Stored items:
- - -

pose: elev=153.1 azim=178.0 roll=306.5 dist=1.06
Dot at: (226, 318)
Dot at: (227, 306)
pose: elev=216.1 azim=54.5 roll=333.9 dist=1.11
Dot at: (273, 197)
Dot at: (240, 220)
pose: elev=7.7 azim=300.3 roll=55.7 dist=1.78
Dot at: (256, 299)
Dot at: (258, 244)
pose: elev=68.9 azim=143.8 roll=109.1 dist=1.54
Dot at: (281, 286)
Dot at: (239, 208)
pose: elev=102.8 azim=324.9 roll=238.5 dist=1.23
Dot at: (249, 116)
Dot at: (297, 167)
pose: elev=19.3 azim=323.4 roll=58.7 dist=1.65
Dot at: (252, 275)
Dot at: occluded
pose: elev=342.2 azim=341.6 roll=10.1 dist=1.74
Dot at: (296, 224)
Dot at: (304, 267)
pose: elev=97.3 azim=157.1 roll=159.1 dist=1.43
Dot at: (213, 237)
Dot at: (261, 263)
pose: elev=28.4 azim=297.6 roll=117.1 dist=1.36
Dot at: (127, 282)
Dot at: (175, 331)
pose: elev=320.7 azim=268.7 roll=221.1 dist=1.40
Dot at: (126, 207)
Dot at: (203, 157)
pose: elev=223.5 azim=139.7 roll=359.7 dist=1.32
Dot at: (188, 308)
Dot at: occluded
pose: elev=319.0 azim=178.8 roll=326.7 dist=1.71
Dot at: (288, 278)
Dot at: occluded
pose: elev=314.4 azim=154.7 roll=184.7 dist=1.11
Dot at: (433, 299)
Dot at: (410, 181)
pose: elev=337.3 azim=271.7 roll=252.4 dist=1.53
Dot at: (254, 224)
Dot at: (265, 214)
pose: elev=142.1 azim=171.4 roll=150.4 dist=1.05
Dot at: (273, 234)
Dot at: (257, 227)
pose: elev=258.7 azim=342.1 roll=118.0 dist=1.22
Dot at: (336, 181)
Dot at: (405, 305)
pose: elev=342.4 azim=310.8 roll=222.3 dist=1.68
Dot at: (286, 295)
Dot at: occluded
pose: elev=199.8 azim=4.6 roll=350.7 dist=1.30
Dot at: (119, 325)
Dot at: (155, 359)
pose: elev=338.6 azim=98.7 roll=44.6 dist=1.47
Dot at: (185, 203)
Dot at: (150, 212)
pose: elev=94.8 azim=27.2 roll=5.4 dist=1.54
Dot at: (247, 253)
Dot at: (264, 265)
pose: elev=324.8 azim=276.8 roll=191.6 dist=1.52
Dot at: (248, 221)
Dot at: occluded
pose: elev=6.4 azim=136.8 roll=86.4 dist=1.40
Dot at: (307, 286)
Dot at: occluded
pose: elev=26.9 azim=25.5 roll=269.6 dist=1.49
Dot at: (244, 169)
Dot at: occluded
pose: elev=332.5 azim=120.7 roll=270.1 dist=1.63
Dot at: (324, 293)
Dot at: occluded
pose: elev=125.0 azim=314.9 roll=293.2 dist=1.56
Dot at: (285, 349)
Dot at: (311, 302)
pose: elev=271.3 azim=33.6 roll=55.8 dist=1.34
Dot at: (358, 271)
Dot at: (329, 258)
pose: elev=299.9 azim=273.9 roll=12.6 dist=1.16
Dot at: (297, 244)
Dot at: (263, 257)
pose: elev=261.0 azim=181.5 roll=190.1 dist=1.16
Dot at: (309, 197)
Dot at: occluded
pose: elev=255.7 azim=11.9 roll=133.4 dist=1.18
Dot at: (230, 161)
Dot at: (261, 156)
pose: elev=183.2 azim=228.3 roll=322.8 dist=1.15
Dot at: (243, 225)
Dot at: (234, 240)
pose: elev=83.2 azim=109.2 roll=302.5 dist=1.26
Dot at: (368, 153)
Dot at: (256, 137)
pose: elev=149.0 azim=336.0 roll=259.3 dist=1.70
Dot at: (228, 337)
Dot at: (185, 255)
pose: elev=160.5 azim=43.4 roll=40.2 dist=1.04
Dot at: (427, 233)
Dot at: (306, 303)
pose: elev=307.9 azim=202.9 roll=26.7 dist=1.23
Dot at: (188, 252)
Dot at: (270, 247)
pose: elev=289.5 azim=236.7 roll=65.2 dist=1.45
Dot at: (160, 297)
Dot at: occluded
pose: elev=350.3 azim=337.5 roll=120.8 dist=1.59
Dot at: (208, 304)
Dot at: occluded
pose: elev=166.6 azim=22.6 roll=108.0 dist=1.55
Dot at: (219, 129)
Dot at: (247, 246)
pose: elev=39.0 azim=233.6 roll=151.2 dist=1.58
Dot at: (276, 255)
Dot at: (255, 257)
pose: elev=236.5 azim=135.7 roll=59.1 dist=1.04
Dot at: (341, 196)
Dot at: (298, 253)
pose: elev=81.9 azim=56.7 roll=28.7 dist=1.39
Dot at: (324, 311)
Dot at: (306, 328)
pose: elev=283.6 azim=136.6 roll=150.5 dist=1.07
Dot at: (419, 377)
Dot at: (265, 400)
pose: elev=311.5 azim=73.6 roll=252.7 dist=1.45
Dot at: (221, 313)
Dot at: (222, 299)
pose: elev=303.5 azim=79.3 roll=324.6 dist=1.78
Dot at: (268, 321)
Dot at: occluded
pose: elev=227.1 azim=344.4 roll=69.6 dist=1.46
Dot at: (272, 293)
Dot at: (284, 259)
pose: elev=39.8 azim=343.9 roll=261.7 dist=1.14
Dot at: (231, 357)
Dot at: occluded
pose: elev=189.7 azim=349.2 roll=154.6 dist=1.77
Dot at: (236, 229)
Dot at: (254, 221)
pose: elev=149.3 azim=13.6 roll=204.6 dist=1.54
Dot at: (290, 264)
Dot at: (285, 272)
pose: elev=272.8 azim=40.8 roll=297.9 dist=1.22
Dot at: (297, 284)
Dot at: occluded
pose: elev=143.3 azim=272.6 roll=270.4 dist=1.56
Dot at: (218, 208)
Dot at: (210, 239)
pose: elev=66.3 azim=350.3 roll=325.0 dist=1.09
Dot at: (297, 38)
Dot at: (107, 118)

- - -

### What you will do
Return all of the entries above, reproducing every line without any change.

### Complete answer
pose: elev=153.1 azim=178.0 roll=306.5 dist=1.06
Dot at: (226, 318)
Dot at: (227, 306)
pose: elev=216.1 azim=54.5 roll=333.9 dist=1.11
Dot at: (273, 197)
Dot at: (240, 220)
pose: elev=7.7 azim=300.3 roll=55.7 dist=1.78
Dot at: (256, 299)
Dot at: (258, 244)
pose: elev=68.9 azim=143.8 roll=109.1 dist=1.54
Dot at: (281, 286)
Dot at: (239, 208)
pose: elev=102.8 azim=324.9 roll=238.5 dist=1.23
Dot at: (249, 116)
Dot at: (297, 167)
pose: elev=19.3 azim=323.4 roll=58.7 dist=1.65
Dot at: (252, 275)
Dot at: occluded
pose: elev=342.2 azim=341.6 roll=10.1 dist=1.74
Dot at: (296, 224)
Dot at: (304, 267)
pose: elev=97.3 azim=157.1 roll=159.1 dist=1.43
Dot at: (213, 237)
Dot at: (261, 263)
pose: elev=28.4 azim=297.6 roll=117.1 dist=1.36
Dot at: (127, 282)
Dot at: (175, 331)
pose: elev=320.7 azim=268.7 roll=221.1 dist=1.40
Dot at: (126, 207)
Dot at: (203, 157)
pose: elev=223.5 azim=139.7 roll=359.7 dist=1.32
Dot at: (188, 308)
Dot at: occluded
pose: elev=319.0 azim=178.8 roll=326.7 dist=1.71
Dot at: (288, 278)
Dot at: occluded
pose: elev=314.4 azim=154.7 roll=184.7 dist=1.11
Dot at: (433, 299)
Dot at: (410, 181)
pose: elev=337.3 azim=271.7 roll=252.4 dist=1.53
Dot at: (254, 224)
Dot at: (265, 214)
pose: elev=142.1 azim=171.4 roll=150.4 dist=1.05
Dot at: (273, 234)
Dot at: (257, 227)
pose: elev=258.7 azim=342.1 roll=118.0 dist=1.22
Dot at: (336, 181)
Dot at: (405, 305)
pose: elev=342.4 azim=310.8 roll=222.3 dist=1.68
Dot at: (286, 295)
Dot at: occluded
pose: elev=199.8 azim=4.6 roll=350.7 dist=1.30
Dot at: (119, 325)
Dot at: (155, 359)
pose: elev=338.6 azim=98.7 roll=44.6 dist=1.47
Dot at: (185, 203)
Dot at: (150, 212)
pose: elev=94.8 azim=27.2 roll=5.4 dist=1.54
Dot at: (247, 253)
Dot at: (264, 265)
pose: elev=324.8 azim=276.8 roll=191.6 dist=1.52
Dot at: (248, 221)
Dot at: occluded
pose: elev=6.4 azim=136.8 roll=86.4 dist=1.40
Dot at: (307, 286)
Dot at: occluded
pose: elev=26.9 azim=25.5 roll=269.6 dist=1.49
Dot at: (244, 169)
Dot at: occluded
pose: elev=332.5 azim=120.7 roll=270.1 dist=1.63
Dot at: (324, 293)
Dot at: occluded
pose: elev=125.0 azim=314.9 roll=293.2 dist=1.56
Dot at: (285, 349)
Dot at: (311, 302)
pose: elev=271.3 azim=33.6 roll=55.8 dist=1.34
Dot at: (358, 271)
Dot at: (329, 258)
pose: elev=299.9 azim=273.9 roll=12.6 dist=1.16
Dot at: (297, 244)
Dot at: (263, 257)
pose: elev=261.0 azim=181.5 roll=190.1 dist=1.16
Dot at: (309, 197)
Dot at: occluded
pose: elev=255.7 azim=11.9 roll=133.4 dist=1.18
Dot at: (230, 161)
Dot at: (261, 156)
pose: elev=183.2 azim=228.3 roll=322.8 dist=1.15
Dot at: (243, 225)
Dot at: (234, 240)
pose: elev=83.2 azim=109.2 roll=302.5 dist=1.26
Dot at: (368, 153)
Dot at: (256, 137)
pose: elev=149.0 azim=336.0 roll=259.3 dist=1.70
Dot at: (228, 337)
Dot at: (185, 255)
pose: elev=160.5 azim=43.4 roll=40.2 dist=1.04
Dot at: (427, 233)
Dot at: (306, 303)
pose: elev=307.9 azim=202.9 roll=26.7 dist=1.23
Dot at: (188, 252)
Dot at: (270, 247)
pose: elev=289.5 azim=236.7 roll=65.2 dist=1.45
Dot at: (160, 297)
Dot at: occluded
pose: elev=350.3 azim=337.5 roll=120.8 dist=1.59
Dot at: (208, 304)
Dot at: occluded
pose: elev=166.6 azim=22.6 roll=108.0 dist=1.55
Dot at: (219, 129)
Dot at: (247, 246)
pose: elev=39.0 azim=233.6 roll=151.2 dist=1.58
Dot at: (276, 255)
Dot at: (255, 257)
pose: elev=236.5 azim=135.7 roll=59.1 dist=1.04
Dot at: (341, 196)
Dot at: (298, 253)
pose: elev=81.9 azim=56.7 roll=28.7 dist=1.39
Dot at: (324, 311)
Dot at: (306, 328)
pose: elev=283.6 azim=136.6 roll=150.5 dist=1.07
Dot at: (419, 377)
Dot at: (265, 400)
pose: elev=311.5 azim=73.6 roll=252.7 dist=1.45
Dot at: (221, 313)
Dot at: (222, 299)
pose: elev=303.5 azim=79.3 roll=324.6 dist=1.78
Dot at: (268, 321)
Dot at: occluded
pose: elev=227.1 azim=344.4 roll=69.6 dist=1.46
Dot at: (272, 293)
Dot at: (284, 259)
pose: elev=39.8 azim=343.9 roll=261.7 dist=1.14
Dot at: (231, 357)
Dot at: occluded
pose: elev=189.7 azim=349.2 roll=154.6 dist=1.77
Dot at: (236, 229)
Dot at: (254, 221)
pose: elev=149.3 azim=13.6 roll=204.6 dist=1.54
Dot at: (290, 264)
Dot at: (285, 272)
pose: elev=272.8 azim=40.8 roll=297.9 dist=1.22
Dot at: (297, 284)
Dot at: occluded
pose: elev=143.3 azim=272.6 roll=270.4 dist=1.56
Dot at: (218, 208)
Dot at: (210, 239)
pose: elev=66.3 azim=350.3 roll=325.0 dist=1.09
Dot at: (297, 38)
Dot at: (107, 118)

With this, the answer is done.